Records Block Start

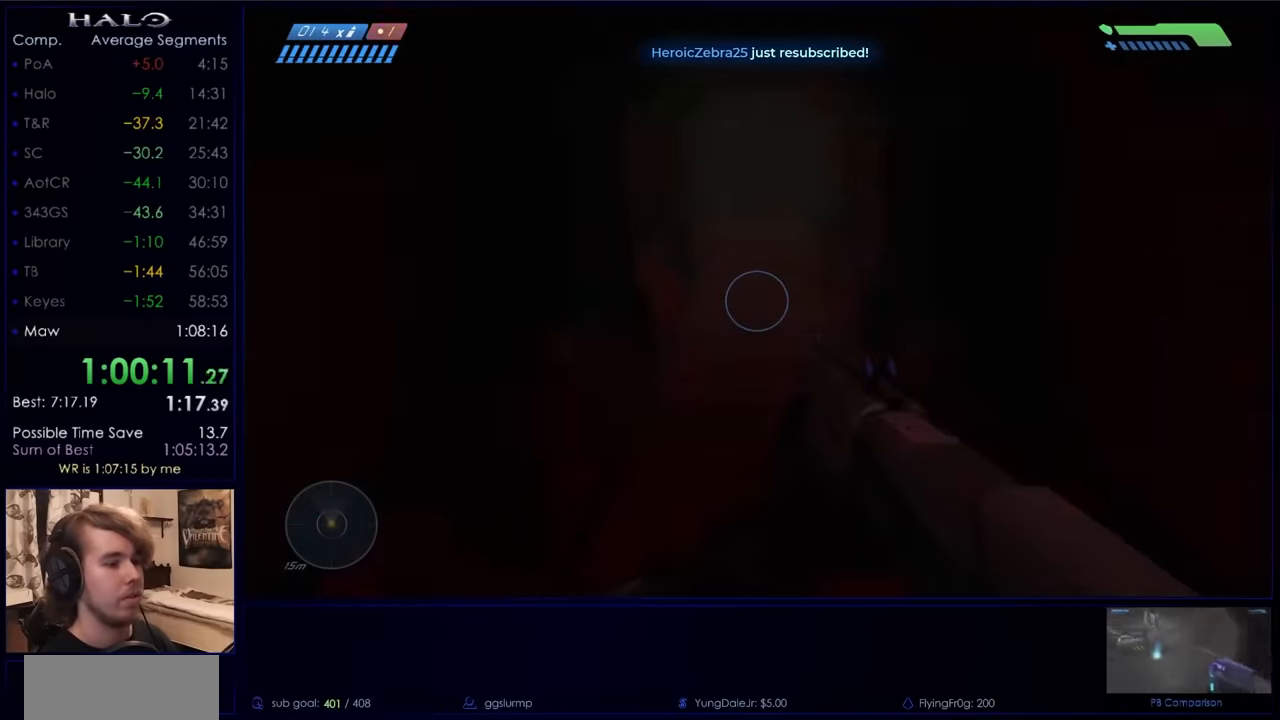
{"keys": ["w"], "mouse": [], "events": []}
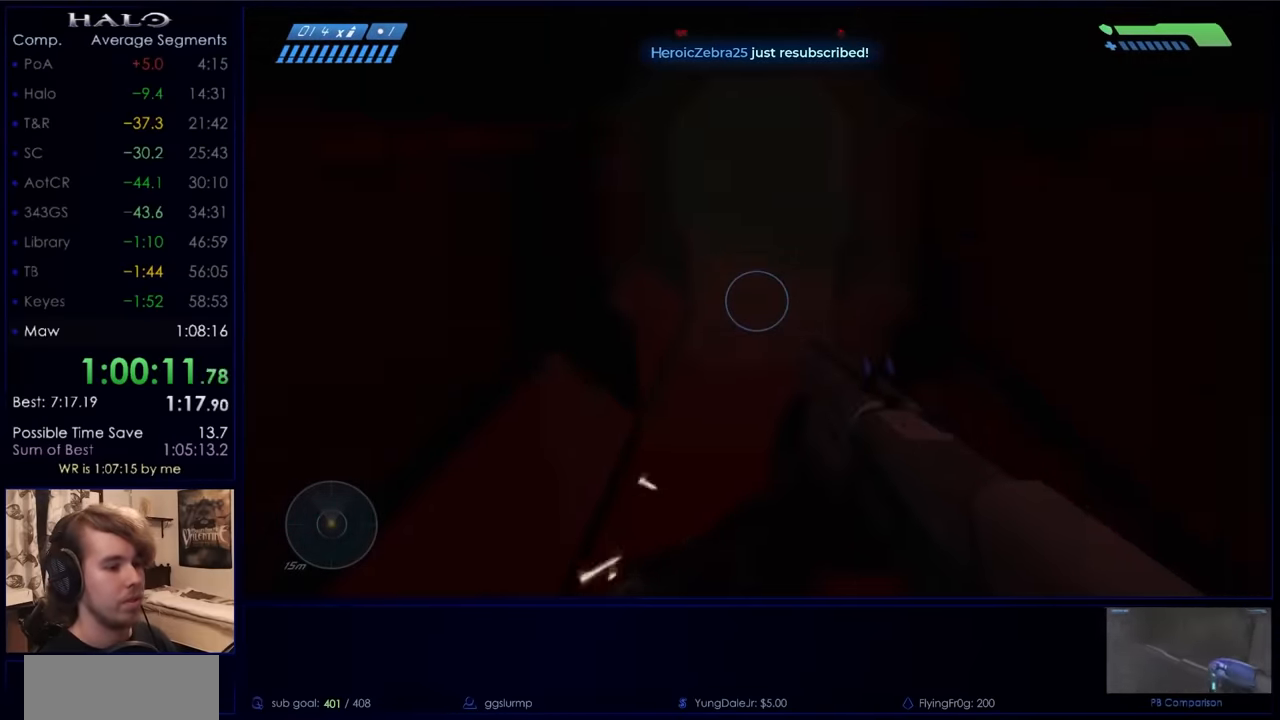
{"keys": [], "mouse": [], "events": [[333, "w", "up"]]}
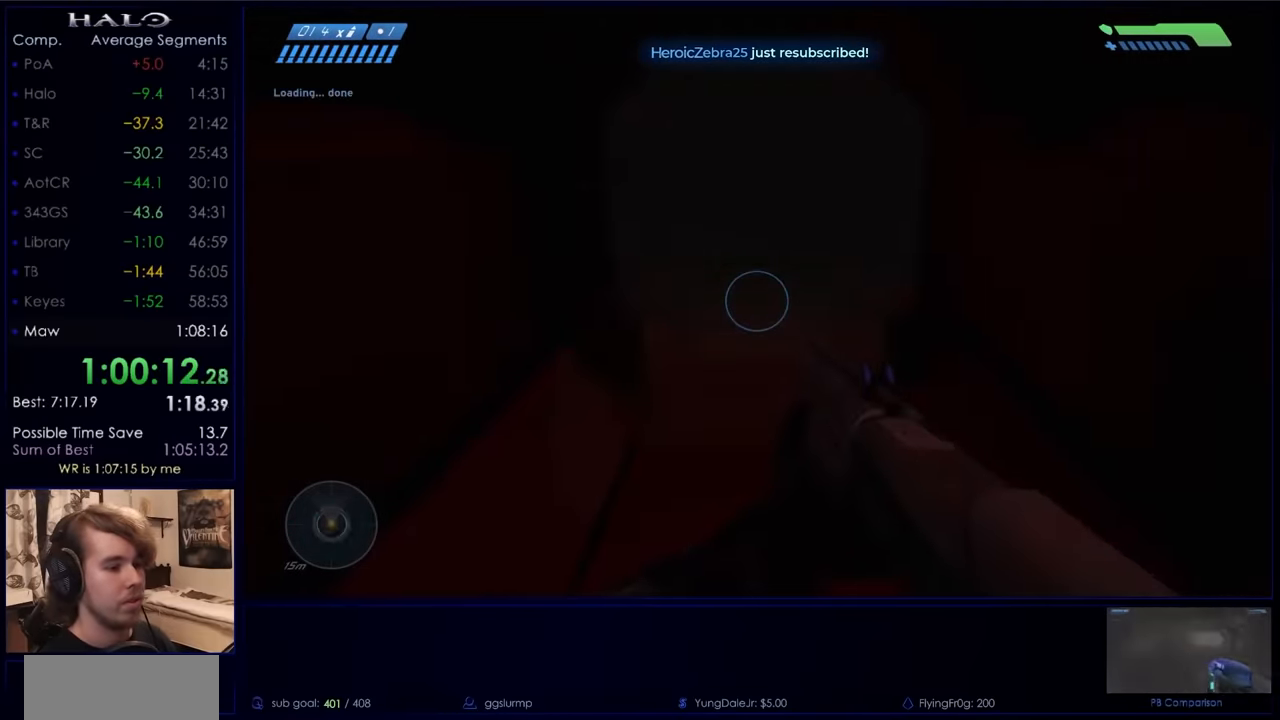
{"keys": ["w"], "mouse": [], "events": [[133, "w", "down"]]}
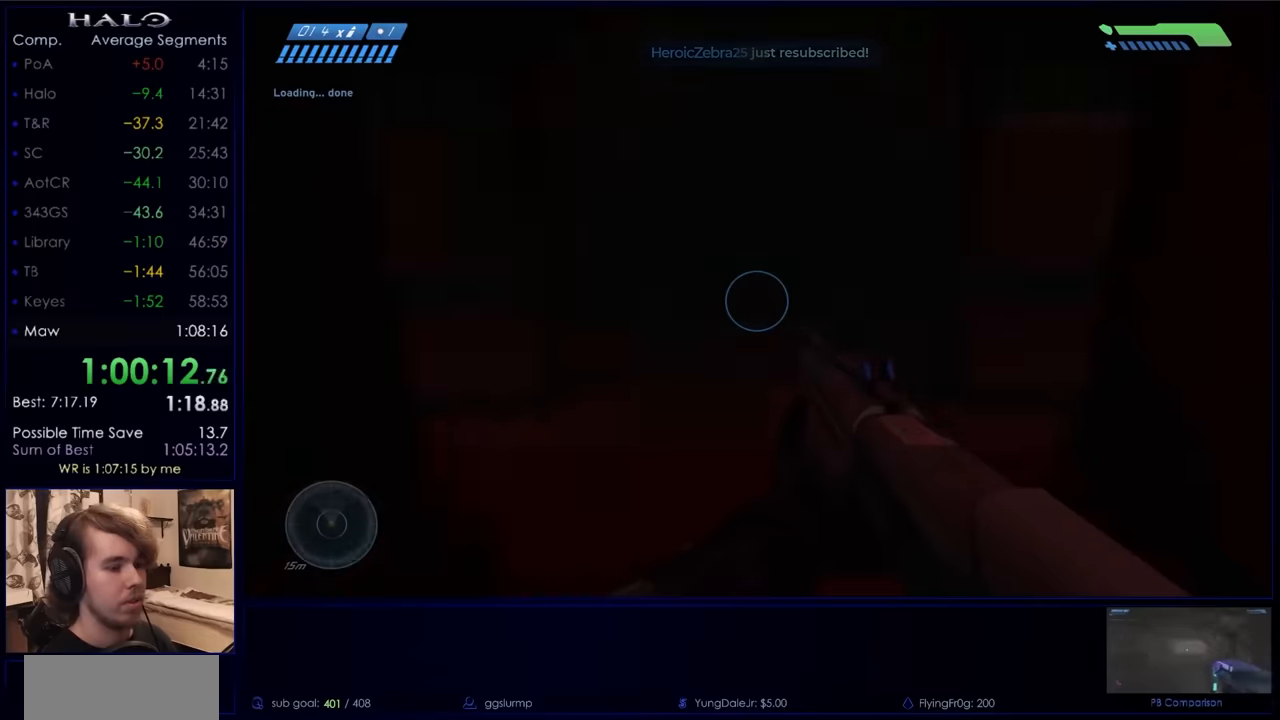
{"keys": ["w"], "mouse": [], "events": []}
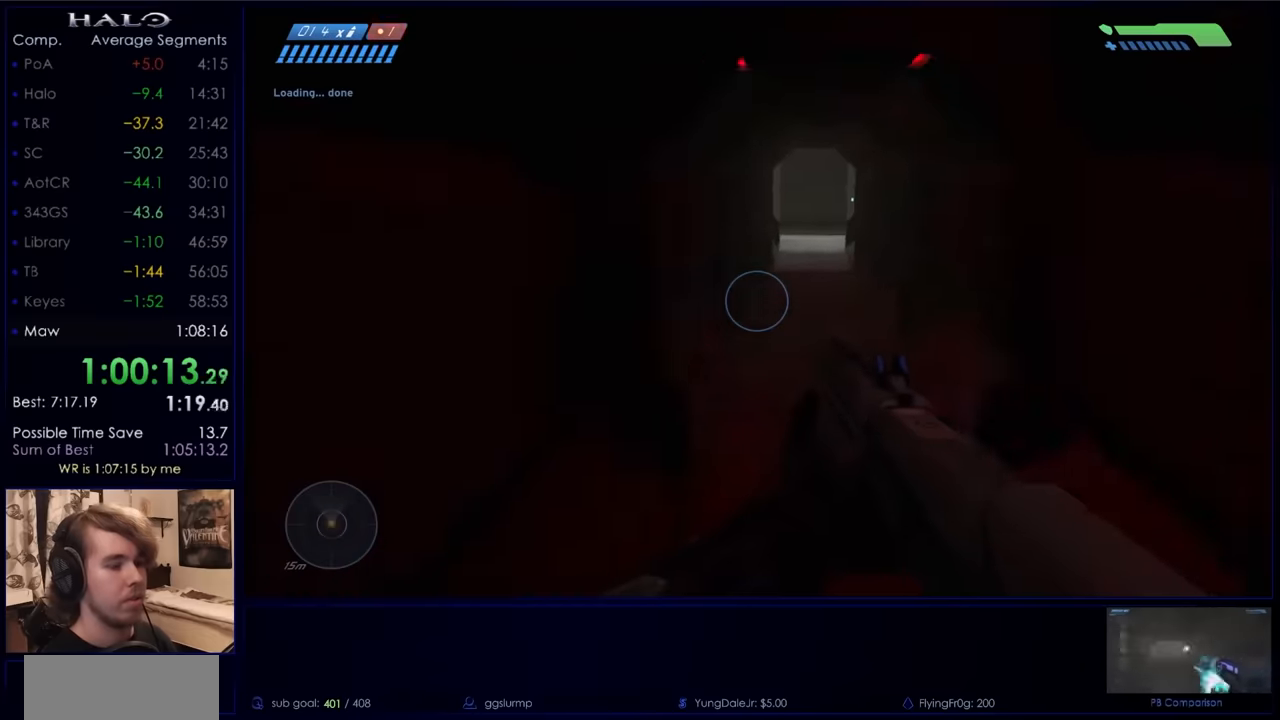
{"keys": ["w"], "mouse": [], "events": []}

Records Block End

## What is required
The records above should be output exactly, but without any of their pictures.

## Task result
{"keys": ["w"], "mouse": [], "events": []}
{"keys": [], "mouse": [], "events": [[333, "w", "up"]]}
{"keys": ["w"], "mouse": [], "events": [[133, "w", "down"]]}
{"keys": ["w"], "mouse": [], "events": []}
{"keys": ["w"], "mouse": [], "events": []}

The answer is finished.